Bugger. Today not a good day.
It was all going so well. I was calm. I was in control. Just waiting, no biggie. And then I went and started having bloody symptoms and now I'm a complete loon.
Friday (day 7 post egg collection) I had a little bit of pain. Yesterday unbelievbaly tired, proper heavy limbed fatigue and today ragingly, irrationally, unstoppably angry and depressed (what I like to call progesto-rage) This morning I picked had a huge fight with MrC that ended with me curled up like some kind of snarling, wild animal screaming
"STOP FUCKING RATIONALISING AND LOOK AFTER ME. CAN'T YOU SEE I'M A CRAZY WOMAN"
So, all that could easily be down to the progesterone pessaries, or it could be PMS, but maybe... I mean just possibly... could it mean.....?
Fuck it. No matter where you are in this whole journey, the fact that pregnancy symptoms are just like PMS is the cruelest fucking irony ever, isn't it?
Aaaaaand breath.
Sorry about the negative tests, but really don't give yourselves a hard time for testing. Peeing on a stick is one of the teeny tiny bits of control we have in this whole thing, so if it makes you feel better to test, even when you know full well it's too soon, it's not that big a deal*
Sherry, hello, nice to meet you. Please don't mind me growling in the corner.

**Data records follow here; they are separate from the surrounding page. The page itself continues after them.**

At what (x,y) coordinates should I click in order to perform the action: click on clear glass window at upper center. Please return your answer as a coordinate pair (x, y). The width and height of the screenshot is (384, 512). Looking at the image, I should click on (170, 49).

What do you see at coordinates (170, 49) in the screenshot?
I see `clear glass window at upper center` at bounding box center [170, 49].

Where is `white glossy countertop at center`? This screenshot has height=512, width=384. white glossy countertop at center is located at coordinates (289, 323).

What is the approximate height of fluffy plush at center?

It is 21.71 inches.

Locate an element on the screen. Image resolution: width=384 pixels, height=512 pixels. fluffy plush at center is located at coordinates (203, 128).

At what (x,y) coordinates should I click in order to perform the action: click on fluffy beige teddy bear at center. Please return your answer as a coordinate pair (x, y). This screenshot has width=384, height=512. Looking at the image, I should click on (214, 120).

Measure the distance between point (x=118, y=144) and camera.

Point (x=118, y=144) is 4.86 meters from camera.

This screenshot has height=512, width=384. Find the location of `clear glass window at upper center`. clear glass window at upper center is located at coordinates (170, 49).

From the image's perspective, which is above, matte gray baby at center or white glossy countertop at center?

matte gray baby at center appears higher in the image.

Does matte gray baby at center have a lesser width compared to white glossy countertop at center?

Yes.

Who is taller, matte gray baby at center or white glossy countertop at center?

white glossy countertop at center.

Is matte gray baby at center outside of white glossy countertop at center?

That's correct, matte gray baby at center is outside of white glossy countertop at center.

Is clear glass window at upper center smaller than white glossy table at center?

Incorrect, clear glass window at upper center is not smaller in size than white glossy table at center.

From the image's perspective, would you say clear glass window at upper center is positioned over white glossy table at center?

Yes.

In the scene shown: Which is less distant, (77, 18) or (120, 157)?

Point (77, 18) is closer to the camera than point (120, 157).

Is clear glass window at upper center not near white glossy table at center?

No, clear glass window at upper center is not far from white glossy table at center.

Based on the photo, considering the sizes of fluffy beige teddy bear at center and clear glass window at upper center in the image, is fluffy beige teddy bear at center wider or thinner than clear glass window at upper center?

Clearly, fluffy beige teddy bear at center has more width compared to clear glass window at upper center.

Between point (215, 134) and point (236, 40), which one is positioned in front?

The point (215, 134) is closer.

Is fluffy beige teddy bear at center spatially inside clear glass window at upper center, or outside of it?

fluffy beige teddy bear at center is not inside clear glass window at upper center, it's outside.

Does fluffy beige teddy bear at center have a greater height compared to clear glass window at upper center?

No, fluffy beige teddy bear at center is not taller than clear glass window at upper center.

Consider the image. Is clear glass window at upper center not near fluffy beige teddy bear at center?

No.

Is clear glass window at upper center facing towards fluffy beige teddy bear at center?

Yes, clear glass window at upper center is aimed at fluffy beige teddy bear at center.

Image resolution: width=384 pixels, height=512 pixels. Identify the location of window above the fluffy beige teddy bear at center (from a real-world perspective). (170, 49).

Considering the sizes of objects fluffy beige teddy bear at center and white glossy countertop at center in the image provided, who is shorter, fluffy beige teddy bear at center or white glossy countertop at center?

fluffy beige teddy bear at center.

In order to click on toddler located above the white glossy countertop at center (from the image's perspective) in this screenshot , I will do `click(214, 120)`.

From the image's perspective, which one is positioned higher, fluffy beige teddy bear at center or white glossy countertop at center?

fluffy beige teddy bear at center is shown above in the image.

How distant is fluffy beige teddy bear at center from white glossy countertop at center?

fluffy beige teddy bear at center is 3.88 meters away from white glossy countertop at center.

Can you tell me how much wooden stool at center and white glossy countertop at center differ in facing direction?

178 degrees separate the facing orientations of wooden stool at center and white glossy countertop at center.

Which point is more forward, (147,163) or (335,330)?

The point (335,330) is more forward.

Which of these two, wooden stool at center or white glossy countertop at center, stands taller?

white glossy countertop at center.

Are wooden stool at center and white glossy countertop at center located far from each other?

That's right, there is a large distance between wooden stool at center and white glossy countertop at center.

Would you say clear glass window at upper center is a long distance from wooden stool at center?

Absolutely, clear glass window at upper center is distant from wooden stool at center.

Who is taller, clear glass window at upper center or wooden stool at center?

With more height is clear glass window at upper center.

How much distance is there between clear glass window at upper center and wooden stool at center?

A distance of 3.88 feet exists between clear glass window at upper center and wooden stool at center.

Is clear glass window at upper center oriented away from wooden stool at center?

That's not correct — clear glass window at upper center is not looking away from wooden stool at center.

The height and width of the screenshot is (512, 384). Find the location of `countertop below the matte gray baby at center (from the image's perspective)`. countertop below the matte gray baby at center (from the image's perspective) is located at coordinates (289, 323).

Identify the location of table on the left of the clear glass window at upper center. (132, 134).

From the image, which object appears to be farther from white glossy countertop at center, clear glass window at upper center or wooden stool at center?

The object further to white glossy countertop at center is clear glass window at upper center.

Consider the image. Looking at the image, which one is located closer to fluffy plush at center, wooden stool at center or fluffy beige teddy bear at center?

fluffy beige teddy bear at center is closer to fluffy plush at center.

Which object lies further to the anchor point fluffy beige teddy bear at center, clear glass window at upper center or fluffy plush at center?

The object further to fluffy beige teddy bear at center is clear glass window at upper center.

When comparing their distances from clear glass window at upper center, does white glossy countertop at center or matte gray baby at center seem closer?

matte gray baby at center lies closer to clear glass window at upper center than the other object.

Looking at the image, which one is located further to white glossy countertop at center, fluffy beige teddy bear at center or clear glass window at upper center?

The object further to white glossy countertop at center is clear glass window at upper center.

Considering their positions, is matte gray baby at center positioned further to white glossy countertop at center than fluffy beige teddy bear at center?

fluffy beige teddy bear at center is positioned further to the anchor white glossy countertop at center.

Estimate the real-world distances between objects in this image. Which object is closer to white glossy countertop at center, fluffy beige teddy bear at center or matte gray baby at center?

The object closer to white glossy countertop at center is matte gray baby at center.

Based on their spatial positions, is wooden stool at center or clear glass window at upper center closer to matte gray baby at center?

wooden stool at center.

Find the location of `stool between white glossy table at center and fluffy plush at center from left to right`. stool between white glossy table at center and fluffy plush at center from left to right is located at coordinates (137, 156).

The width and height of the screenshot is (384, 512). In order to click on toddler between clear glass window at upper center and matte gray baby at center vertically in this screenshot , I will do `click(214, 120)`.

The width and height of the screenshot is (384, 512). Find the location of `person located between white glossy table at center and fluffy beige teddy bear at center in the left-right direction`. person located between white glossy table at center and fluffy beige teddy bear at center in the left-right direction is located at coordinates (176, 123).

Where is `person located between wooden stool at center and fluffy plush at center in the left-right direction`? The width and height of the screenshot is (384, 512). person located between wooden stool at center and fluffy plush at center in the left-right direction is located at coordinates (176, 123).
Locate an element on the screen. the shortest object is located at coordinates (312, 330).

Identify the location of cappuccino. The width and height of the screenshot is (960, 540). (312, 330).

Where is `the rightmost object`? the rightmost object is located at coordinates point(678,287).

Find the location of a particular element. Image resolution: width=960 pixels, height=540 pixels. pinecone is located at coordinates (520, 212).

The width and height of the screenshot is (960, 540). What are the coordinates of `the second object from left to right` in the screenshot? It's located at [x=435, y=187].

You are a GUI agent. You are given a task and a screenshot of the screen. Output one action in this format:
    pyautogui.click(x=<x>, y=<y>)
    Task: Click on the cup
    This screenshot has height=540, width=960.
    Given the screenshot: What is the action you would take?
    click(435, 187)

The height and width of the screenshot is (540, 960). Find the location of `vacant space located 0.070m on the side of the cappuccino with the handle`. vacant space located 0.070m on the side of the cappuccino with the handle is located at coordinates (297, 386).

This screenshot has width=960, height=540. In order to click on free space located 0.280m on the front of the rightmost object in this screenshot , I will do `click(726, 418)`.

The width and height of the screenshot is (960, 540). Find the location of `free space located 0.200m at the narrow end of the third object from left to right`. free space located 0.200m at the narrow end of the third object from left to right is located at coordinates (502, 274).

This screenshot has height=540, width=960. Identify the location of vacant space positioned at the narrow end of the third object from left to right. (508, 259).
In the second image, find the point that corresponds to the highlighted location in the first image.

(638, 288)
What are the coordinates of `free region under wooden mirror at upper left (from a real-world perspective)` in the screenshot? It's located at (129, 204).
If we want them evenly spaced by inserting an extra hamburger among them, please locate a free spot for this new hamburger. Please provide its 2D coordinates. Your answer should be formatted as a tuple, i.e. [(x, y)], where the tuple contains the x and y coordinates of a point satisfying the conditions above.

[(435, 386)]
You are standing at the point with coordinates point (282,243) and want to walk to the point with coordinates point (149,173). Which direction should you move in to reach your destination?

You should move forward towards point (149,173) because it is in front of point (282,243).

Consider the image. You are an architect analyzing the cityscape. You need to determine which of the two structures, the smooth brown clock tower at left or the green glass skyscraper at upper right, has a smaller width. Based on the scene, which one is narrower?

Jars, selling sucks, doesn't it? We've been on the market since last March. Found out in October that we have subsidence and dropped the price as low as we can possibly afford. We do have buyers interested now, as long as the insurance will pay to, you know, stop it falling down. But the whole thing is sooooo tedious.
Ok, I have to go now. MrC just got in from his run with a cream egg (because yesterday I saw an ad for them and said I fancied one) and it made me cry.
*please bear in mind this is the advice of a crazy person.